Each record below is to be set down again precisely.

[Start of section]

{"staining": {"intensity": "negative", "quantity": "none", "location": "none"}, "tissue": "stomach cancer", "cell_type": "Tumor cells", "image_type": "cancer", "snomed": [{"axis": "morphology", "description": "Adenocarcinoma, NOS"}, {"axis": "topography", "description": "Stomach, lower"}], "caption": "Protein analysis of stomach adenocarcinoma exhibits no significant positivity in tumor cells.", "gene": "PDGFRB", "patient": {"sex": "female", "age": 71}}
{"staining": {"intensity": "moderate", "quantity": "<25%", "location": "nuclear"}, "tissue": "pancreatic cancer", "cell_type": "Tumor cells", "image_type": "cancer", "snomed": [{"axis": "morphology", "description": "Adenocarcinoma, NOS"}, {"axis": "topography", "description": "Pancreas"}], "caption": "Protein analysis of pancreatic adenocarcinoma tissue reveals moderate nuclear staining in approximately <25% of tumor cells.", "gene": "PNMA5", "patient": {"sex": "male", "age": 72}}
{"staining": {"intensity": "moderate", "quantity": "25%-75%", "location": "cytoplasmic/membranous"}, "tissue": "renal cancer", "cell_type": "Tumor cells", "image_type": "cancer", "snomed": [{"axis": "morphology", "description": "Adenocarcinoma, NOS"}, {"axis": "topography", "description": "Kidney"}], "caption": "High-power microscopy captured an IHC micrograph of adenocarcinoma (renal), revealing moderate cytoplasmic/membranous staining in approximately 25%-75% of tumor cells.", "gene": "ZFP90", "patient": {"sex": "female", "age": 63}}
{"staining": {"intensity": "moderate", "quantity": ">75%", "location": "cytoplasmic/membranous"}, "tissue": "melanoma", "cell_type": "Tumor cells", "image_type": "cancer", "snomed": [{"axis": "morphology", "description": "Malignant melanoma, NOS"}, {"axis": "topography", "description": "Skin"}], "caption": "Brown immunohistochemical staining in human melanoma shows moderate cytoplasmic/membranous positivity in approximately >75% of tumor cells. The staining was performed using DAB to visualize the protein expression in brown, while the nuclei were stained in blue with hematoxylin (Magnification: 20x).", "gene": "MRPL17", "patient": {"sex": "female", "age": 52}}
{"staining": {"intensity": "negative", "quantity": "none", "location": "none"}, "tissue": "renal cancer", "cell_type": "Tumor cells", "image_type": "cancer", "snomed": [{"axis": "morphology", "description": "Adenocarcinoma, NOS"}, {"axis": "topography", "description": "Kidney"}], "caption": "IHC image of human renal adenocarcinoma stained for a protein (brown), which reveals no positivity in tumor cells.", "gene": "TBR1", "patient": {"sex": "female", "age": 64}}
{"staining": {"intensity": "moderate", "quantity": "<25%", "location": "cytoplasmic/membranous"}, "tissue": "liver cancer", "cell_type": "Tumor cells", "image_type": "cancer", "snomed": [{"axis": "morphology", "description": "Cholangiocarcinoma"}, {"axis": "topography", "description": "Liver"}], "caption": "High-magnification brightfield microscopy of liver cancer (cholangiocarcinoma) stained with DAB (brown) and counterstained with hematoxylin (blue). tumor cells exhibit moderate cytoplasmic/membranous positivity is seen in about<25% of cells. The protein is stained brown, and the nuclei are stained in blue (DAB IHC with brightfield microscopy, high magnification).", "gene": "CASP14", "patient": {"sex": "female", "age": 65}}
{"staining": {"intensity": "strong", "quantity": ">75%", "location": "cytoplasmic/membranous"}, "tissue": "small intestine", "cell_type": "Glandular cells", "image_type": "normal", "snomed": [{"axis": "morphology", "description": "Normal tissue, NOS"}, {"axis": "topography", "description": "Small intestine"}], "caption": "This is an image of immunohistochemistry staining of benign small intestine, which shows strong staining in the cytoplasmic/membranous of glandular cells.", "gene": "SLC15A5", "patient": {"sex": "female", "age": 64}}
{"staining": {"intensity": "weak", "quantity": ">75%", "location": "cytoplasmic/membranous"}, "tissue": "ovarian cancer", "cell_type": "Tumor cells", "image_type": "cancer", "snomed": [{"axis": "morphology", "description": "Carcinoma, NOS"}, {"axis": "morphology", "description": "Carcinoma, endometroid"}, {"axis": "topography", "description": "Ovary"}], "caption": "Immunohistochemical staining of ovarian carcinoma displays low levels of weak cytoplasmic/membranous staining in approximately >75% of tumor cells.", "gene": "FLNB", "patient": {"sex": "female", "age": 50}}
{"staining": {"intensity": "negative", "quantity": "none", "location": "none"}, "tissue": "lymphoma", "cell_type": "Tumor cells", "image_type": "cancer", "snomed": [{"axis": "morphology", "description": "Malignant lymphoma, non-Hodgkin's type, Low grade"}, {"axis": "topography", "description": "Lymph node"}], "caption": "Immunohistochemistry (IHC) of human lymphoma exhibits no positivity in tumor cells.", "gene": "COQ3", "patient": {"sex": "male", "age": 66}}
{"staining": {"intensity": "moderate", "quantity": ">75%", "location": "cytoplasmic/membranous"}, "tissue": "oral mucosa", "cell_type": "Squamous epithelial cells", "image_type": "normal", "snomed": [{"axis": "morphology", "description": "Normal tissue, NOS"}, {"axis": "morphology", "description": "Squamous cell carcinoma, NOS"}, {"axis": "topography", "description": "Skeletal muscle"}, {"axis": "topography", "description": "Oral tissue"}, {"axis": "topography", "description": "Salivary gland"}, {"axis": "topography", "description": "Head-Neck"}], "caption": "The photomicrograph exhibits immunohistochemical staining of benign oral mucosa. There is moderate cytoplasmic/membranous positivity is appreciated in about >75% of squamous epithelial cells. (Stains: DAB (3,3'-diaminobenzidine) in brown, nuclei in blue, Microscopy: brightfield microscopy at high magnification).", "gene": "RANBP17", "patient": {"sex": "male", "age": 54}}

[End of section]

● **TASK OUTPUT**
{"staining": {"intensity": "negative", "quantity": "none", "location": "none"}, "tissue": "stomach cancer", "cell_type": "Tumor cells", "image_type": "cancer", "snomed": [{"axis": "morphology", "description": "Adenocarcinoma, NOS"}, {"axis": "topography", "description": "Stomach, lower"}], "caption": "Protein analysis of stomach adenocarcinoma exhibits no significant positivity in tumor cells.", "gene": "PDGFRB", "patient": {"sex": "female", "age": 71}}
{"staining": {"intensity": "moderate", "quantity": "<25%", "location": "nuclear"}, "tissue": "pancreatic cancer", "cell_type": "Tumor cells", "image_type": "cancer", "snomed": [{"axis": "morphology", "description": "Adenocarcinoma, NOS"}, {"axis": "topography", "description": "Pancreas"}], "caption": "Protein analysis of pancreatic adenocarcinoma tissue reveals moderate nuclear staining in approximately <25% of tumor cells.", "gene": "PNMA5", "patient": {"sex": "male", "age": 72}}
{"staining": {"intensity": "moderate", "quantity": "25%-75%", "location": "cytoplasmic/membranous"}, "tissue": "renal cancer", "cell_type": "Tumor cells", "image_type": "cancer", "snomed": [{"axis": "morphology", "description": "Adenocarcinoma, NOS"}, {"axis": "topography", "description": "Kidney"}], "caption": "High-power microscopy captured an IHC micrograph of adenocarcinoma (renal), revealing moderate cytoplasmic/membranous staining in approximately 25%-75% of tumor cells.", "gene": "ZFP90", "patient": {"sex": "female", "age": 63}}
{"staining": {"intensity": "moderate", "quantity": ">75%", "location": "cytoplasmic/membranous"}, "tissue": "melanoma", "cell_type": "Tumor cells", "image_type": "cancer", "snomed": [{"axis": "morphology", "description": "Malignant melanoma, NOS"}, {"axis": "topography", "description": "Skin"}], "caption": "Brown immunohistochemical staining in human melanoma shows moderate cytoplasmic/membranous positivity in approximately >75% of tumor cells. The staining was performed using DAB to visualize the protein expression in brown, while the nuclei were stained in blue with hematoxylin (Magnification: 20x).", "gene": "MRPL17", "patient": {"sex": "female", "age": 52}}
{"staining": {"intensity": "negative", "quantity": "none", "location": "none"}, "tissue": "renal cancer", "cell_type": "Tumor cells", "image_type": "cancer", "snomed": [{"axis": "morphology", "description": "Adenocarcinoma, NOS"}, {"axis": "topography", "description": "Kidney"}], "caption": "IHC image of human renal adenocarcinoma stained for a protein (brown), which reveals no positivity in tumor cells.", "gene": "TBR1", "patient": {"sex": "female", "age": 64}}
{"staining": {"intensity": "moderate", "quantity": "<25%", "location": "cytoplasmic/membranous"}, "tissue": "liver cancer", "cell_type": "Tumor cells", "image_type": "cancer", "snomed": [{"axis": "morphology", "description": "Cholangiocarcinoma"}, {"axis": "topography", "description": "Liver"}], "caption": "High-magnification brightfield microscopy of liver cancer (cholangiocarcinoma) stained with DAB (brown) and counterstained with hematoxylin (blue). tumor cells exhibit moderate cytoplasmic/membranous positivity is seen in about<25% of cells. The protein is stained brown, and the nuclei are stained in blue (DAB IHC with brightfield microscopy, high magnification).", "gene": "CASP14", "patient": {"sex": "female", "age": 65}}
{"staining": {"intensity": "strong", "quantity": ">75%", "location": "cytoplasmic/membranous"}, "tissue": "small intestine", "cell_type": "Glandular cells", "image_type": "normal", "snomed": [{"axis": "morphology", "description": "Normal tissue, NOS"}, {"axis": "topography", "description": "Small intestine"}], "caption": "This is an image of immunohistochemistry staining of benign small intestine, which shows strong staining in the cytoplasmic/membranous of glandular cells.", "gene": "SLC15A5", "patient": {"sex": "female", "age": 64}}
{"staining": {"intensity": "weak", "quantity": ">75%", "location": "cytoplasmic/membranous"}, "tissue": "ovarian cancer", "cell_type": "Tumor cells", "image_type": "cancer", "snomed": [{"axis": "morphology", "description": "Carcinoma, NOS"}, {"axis": "morphology", "description": "Carcinoma, endometroid"}, {"axis": "topography", "description": "Ovary"}], "caption": "Immunohistochemical staining of ovarian carcinoma displays low levels of weak cytoplasmic/membranous staining in approximately >75% of tumor cells.", "gene": "FLNB", "patient": {"sex": "female", "age": 50}}
{"staining": {"intensity": "negative", "quantity": "none", "location": "none"}, "tissue": "lymphoma", "cell_type": "Tumor cells", "image_type": "cancer", "snomed": [{"axis": "morphology", "description": "Malignant lymphoma, non-Hodgkin's type, Low grade"}, {"axis": "topography", "description": "Lymph node"}], "caption": "Immunohistochemistry (IHC) of human lymphoma exhibits no positivity in tumor cells.", "gene": "COQ3", "patient": {"sex": "male", "age": 66}}
{"staining": {"intensity": "moderate", "quantity": ">75%", "location": "cytoplasmic/membranous"}, "tissue": "oral mucosa", "cell_type": "Squamous epithelial cells", "image_type": "normal", "snomed": [{"axis": "morphology", "description": "Normal tissue, NOS"}, {"axis": "morphology", "description": "Squamous cell carcinoma, NOS"}, {"axis": "topography", "description": "Skeletal muscle"}, {"axis": "topography", "description": "Oral tissue"}, {"axis": "topography", "description": "Salivary gland"}, {"axis": "topography", "description": "Head-Neck"}], "caption": "The photomicrograph exhibits immunohistochemical staining of benign oral mucosa. There is moderate cytoplasmic/membranous positivity is appreciated in about >75% of squamous epithelial cells. (Stains: DAB (3,3'-diaminobenzidine) in brown, nuclei in blue, Microscopy: brightfield microscopy at high magnification).", "gene": "RANBP17", "patient": {"sex": "male", "age": 54}}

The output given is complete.